> BRIEF
Only an exact copy is wanted: the lines from the one holding "Каталог игр" through the last line below, minus the pictures.
[GIVEN RECORDS Boundary: Start]
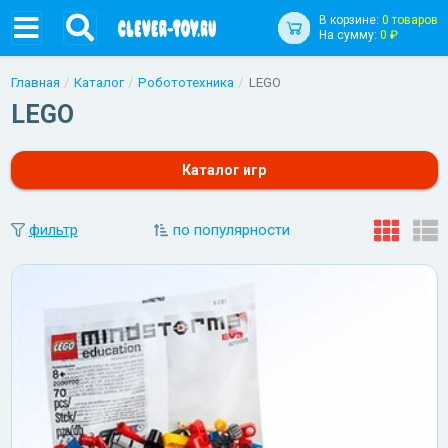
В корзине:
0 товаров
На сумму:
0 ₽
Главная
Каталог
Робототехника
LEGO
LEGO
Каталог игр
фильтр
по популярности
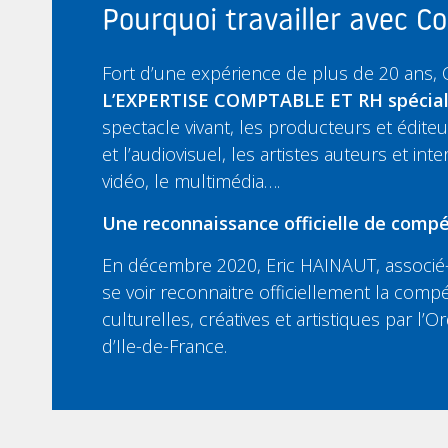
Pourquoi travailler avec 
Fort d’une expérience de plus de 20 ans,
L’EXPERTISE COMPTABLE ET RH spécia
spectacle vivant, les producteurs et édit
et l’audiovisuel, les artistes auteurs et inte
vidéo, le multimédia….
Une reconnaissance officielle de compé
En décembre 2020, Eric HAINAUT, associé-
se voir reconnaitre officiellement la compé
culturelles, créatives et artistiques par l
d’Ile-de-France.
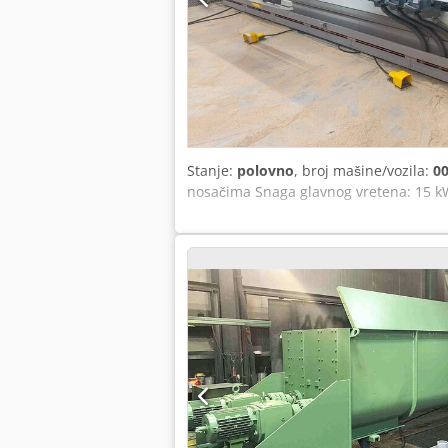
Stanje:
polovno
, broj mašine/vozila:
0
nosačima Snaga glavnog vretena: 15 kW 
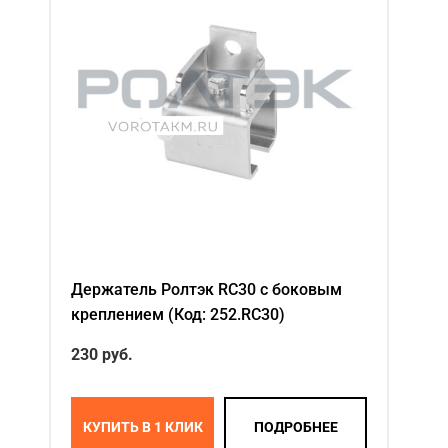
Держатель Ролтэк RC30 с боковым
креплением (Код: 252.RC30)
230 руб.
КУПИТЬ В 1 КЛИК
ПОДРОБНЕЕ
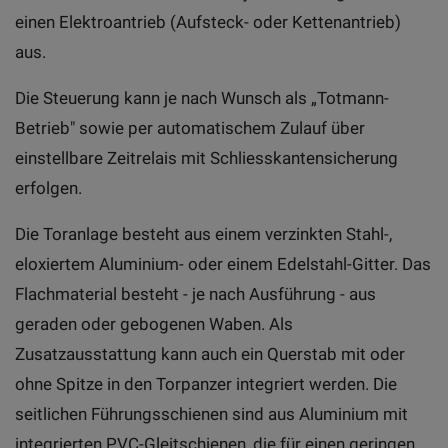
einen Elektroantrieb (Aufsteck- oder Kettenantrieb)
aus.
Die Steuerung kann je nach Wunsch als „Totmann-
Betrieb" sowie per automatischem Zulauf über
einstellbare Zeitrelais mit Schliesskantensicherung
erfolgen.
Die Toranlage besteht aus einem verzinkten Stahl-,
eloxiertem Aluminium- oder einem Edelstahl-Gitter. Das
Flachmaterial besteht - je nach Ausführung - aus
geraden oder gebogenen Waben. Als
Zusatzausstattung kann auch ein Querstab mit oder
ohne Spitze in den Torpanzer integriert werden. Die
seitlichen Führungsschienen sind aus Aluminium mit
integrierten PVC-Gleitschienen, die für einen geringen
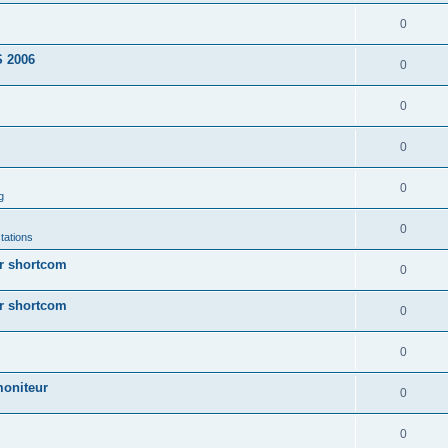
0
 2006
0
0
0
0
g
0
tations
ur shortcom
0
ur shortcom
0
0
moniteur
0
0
[GIVEN RECORDS Boundary: End]
> ANSWER FOR THIS EXERCISE
Каталог игр
фильтр
по популярности
Pourquoi travailler avec 
Fort d’une expérience de plus de 20 ans,
L’EXPERTISE COMPTABLE ET RH spécia
spectacle vivant, les producteurs et édit
et l’audiovisuel, les artistes auteurs et inte
vidéo, le multimédia….
Une reconnaissance officielle de compé
En décembre 2020, Eric HAINAUT, associé-
se voir reconnaitre officiellement la compé
culturelles, créatives et artistiques par l
d’Ile-de-France.
Stanje:
polovno
, broj mašine/vozila:
0
nosačima Snaga glavnog vretena: 15 kW 
Держатель Ролтэк RC30 с боковым
креплением (Код: 252.RC30)
230 руб.
КУПИТЬ В 1 КЛИК
ПОДРОБНЕЕ
einen Elektroantrieb (Aufsteck- oder Kettenantrieb)
aus.
Die Steuerung kann je nach Wunsch als „Totmann-
Betrieb" sowie per automatischem Zulauf über
einstellbare Zeitrelais mit Schliesskantensicherung
erfolgen.
Die Toranlage besteht aus einem verzinkten Stahl-,
eloxiertem Aluminium- oder einem Edelstahl-Gitter. Das
Flachmaterial besteht - je nach Ausführung - aus
geraden oder gebogenen Waben. Als
Zusatzausstattung kann auch ein Querstab mit oder
ohne Spitze in den Torpanzer integriert werden. Die
seitlichen Führungsschienen sind aus Aluminium mit
integrierten PVC-Gleitschienen, die für einen geringen
0
 2006
0
0
0
0
g
0
tations
ur shortcom
0
ur shortcom
0
0
moniteur
0
0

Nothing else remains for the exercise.